EXCERPTED PASSAGE:
_ _ _ _
In January 1996, Nawrocki was acquitted of the criminal charges against her. *835 At trial, her defense theories were (1) that Chambers was in effect stalking and harassing herself and had fabricated the evidence against Nawrocki and (2) that Flue-gel intentionally did not investigate the possibility that Chambers was harassing herself. Following her criminal trial and after the School District held a public hearing on the matter, Nawrocki was reinstated as a school teacher on March 25, 1997.

In early 1998, Nawrocki and her husband filed a seventeen-count complaint in Pennsylvania state court against Fluegel, Chambers, Kopetskie, David Krauser (the Superintendent of the School District), the School District, the Township and the Police Department. Defendants removed the case to federal court pursuant to 28 U.S.C. § 1446. On July 31, 1998 and then again on July 17, 2000, the District Court dismissed some of the claims against the defendants. Prior to trial and apparently before the District Court’s July 17, 2000 decision, Kopetskie, Krauser, the School District and Chambers agreed to settle with the Nawrockis but the complaint was not dismissed as to them until February 27, 2001, after the trial.
_ _ _ _
Raw records
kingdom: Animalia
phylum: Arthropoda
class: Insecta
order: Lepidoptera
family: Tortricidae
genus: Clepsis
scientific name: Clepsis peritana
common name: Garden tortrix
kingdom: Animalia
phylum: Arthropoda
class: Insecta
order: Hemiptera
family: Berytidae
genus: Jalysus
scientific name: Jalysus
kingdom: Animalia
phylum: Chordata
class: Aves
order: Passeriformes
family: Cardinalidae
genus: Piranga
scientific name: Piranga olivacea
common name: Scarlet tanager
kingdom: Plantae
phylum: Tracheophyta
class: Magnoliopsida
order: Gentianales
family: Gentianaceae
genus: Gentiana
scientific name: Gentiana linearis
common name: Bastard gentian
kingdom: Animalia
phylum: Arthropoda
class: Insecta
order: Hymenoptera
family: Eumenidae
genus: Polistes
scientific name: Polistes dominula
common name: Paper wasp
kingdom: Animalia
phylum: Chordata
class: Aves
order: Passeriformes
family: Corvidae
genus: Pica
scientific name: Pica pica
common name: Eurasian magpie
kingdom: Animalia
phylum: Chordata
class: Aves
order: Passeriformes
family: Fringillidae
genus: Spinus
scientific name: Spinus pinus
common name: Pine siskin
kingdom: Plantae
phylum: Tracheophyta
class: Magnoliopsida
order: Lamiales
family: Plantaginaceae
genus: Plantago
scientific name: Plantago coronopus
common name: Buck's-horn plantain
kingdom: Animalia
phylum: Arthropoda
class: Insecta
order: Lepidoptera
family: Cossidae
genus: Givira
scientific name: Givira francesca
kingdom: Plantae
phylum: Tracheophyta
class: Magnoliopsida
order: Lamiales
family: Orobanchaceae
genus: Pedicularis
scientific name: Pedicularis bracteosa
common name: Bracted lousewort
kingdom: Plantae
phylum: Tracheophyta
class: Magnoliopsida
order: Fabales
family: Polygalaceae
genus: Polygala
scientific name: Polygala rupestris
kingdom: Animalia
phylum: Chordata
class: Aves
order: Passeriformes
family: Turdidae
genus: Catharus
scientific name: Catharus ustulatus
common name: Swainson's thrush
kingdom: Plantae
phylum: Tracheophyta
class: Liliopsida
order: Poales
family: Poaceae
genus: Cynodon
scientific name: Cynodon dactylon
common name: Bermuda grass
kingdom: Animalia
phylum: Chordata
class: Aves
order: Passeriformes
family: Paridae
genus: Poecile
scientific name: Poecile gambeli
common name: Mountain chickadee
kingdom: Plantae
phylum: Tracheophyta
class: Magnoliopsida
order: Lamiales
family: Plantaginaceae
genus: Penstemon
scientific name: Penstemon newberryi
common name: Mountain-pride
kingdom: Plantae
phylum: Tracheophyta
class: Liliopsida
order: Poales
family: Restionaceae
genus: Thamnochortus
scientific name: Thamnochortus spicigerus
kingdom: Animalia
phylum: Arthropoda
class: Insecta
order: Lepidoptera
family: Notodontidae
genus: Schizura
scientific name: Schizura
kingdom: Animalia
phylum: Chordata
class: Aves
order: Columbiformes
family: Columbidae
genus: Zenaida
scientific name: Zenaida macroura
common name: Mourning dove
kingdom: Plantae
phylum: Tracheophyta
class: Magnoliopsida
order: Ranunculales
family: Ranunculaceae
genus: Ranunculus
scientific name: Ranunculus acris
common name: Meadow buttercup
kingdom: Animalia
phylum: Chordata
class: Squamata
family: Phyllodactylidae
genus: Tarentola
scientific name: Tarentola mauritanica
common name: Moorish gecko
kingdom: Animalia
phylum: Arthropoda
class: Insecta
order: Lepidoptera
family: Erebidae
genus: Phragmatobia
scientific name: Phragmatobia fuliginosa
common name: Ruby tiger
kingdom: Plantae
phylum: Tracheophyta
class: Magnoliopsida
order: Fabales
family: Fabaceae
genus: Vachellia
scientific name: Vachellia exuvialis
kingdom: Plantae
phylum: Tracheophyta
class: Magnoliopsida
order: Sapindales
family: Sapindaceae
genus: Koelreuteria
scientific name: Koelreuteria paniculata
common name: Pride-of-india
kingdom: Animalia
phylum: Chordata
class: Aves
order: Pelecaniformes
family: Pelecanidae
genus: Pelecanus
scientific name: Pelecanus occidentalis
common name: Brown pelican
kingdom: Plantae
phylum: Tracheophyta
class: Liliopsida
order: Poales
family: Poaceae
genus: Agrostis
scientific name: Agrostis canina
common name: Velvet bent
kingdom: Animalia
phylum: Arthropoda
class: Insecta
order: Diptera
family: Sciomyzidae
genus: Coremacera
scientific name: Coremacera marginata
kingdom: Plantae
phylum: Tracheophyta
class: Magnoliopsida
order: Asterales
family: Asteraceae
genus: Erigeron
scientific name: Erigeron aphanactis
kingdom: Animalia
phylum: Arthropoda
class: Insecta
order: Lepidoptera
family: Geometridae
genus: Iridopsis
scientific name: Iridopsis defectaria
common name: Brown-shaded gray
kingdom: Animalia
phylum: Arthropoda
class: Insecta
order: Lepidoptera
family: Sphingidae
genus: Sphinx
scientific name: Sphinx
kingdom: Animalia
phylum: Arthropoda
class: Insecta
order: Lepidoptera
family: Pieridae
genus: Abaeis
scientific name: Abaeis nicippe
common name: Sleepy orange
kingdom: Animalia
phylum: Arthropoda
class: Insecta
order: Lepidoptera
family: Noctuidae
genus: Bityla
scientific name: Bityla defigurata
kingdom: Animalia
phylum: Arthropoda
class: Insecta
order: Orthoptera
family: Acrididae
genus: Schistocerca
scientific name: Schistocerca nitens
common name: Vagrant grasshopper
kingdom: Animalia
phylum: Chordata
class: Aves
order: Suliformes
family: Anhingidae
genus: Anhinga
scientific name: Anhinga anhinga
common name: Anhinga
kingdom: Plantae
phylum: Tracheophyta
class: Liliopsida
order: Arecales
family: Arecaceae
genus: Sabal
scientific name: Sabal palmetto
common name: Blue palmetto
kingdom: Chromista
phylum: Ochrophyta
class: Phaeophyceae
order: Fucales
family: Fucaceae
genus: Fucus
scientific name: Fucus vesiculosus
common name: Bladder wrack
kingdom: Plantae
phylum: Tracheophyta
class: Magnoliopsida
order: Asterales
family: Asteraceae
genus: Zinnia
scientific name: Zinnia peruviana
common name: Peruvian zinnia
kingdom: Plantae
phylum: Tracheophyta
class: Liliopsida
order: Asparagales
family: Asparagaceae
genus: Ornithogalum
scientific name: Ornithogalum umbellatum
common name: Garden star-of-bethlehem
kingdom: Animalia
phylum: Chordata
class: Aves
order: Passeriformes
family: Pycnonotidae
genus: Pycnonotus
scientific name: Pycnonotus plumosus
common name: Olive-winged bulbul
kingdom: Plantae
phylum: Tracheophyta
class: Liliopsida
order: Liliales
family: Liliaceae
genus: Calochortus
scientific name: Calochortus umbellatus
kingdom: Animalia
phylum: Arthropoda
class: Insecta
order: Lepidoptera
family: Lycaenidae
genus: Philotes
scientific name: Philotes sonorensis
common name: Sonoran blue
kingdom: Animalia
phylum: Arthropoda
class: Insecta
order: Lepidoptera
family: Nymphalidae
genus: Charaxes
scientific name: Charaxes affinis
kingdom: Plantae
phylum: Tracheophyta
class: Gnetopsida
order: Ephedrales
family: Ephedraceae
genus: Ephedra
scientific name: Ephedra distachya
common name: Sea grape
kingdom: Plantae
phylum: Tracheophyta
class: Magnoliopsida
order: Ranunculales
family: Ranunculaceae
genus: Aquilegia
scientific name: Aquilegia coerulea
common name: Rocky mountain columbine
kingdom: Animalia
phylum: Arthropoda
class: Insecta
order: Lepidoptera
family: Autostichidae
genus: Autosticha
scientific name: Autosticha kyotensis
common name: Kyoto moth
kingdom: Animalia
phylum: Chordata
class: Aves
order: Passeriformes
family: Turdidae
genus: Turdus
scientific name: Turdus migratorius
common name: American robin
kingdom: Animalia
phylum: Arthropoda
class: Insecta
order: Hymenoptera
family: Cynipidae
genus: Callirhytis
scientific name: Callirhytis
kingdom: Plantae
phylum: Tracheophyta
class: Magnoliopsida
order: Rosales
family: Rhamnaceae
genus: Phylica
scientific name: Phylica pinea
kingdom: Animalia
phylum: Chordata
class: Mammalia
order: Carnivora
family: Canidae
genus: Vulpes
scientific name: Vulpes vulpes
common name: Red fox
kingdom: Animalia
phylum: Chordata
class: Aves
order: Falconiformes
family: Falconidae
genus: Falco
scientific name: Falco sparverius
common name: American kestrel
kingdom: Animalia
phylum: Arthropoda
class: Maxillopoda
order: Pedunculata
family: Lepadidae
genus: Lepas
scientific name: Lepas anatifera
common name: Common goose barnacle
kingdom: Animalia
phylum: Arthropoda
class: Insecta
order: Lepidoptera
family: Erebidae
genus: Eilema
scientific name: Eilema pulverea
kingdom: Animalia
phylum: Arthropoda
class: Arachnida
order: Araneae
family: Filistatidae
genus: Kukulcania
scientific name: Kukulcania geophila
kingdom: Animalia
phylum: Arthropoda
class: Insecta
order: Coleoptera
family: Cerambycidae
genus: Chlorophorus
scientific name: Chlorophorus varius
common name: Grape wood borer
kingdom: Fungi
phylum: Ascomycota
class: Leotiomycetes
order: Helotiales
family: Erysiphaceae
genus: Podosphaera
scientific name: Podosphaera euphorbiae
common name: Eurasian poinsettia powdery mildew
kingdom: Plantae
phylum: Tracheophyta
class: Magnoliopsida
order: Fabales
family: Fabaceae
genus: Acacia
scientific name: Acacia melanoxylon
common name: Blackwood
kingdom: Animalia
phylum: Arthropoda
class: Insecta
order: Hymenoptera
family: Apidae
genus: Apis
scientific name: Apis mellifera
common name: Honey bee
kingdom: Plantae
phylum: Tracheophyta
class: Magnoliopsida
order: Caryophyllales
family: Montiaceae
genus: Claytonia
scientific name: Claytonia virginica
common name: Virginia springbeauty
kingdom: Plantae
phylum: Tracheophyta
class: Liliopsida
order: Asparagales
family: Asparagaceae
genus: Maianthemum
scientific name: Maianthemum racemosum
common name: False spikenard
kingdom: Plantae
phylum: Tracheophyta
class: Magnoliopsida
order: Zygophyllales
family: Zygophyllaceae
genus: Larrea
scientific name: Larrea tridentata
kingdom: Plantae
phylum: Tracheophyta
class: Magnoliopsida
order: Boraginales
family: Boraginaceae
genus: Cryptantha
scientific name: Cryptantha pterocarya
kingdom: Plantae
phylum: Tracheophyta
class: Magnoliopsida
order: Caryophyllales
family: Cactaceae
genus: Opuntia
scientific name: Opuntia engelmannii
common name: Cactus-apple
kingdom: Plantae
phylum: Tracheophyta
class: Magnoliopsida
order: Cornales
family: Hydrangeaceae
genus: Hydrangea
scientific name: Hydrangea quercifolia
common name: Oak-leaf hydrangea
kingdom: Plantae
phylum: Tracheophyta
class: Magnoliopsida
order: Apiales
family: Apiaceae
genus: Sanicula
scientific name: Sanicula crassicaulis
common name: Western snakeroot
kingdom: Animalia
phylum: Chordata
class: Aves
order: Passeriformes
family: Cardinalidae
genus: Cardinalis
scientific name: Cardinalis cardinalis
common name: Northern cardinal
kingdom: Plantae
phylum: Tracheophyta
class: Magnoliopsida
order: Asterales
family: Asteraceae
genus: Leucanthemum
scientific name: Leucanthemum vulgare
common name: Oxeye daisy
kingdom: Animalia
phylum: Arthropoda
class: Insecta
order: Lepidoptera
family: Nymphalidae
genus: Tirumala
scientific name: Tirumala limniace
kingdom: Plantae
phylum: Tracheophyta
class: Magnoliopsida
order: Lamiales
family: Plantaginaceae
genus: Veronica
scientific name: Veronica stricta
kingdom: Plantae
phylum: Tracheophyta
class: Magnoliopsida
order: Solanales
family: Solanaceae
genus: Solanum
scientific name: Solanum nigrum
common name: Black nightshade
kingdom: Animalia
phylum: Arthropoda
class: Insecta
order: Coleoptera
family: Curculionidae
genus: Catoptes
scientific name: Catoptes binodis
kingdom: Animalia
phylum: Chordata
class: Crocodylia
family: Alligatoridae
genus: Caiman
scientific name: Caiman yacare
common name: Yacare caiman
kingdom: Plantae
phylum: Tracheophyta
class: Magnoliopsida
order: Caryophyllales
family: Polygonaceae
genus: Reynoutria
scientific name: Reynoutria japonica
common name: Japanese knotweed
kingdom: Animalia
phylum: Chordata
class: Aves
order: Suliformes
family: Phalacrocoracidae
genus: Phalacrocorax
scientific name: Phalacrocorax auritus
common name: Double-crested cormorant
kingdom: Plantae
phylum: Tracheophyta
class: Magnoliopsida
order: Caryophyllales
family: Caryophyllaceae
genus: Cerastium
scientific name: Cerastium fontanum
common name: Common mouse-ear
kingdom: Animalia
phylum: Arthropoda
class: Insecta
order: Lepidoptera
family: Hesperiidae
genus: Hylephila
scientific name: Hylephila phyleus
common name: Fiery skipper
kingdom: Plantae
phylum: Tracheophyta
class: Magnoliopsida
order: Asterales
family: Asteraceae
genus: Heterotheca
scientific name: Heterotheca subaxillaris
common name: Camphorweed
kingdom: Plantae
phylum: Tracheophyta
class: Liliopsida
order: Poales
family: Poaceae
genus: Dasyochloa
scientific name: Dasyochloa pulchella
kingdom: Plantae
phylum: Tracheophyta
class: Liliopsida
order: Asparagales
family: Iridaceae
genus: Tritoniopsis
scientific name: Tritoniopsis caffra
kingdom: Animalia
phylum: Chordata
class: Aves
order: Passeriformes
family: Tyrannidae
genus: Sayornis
_ _ _ _
PROBLEM DESCRIPTION: Write out the passage on Nawrocki's case above, between "In January 1996, Nawrocki" and "March 25, 1997.", inclusive.

SOLUTION:
In January 1996, Nawrocki was acquitted of the criminal charges against her. *835 At trial, her defense theories were (1) that Chambers was in effect stalking and harassing herself and had fabricated the evidence against Nawrocki and (2) that Flue-gel intentionally did not investigate the possibility that Chambers was harassing herself. Following her criminal trial and after the School District held a public hearing on the matter, Nawrocki was reinstated as a school teacher on March 25, 1997.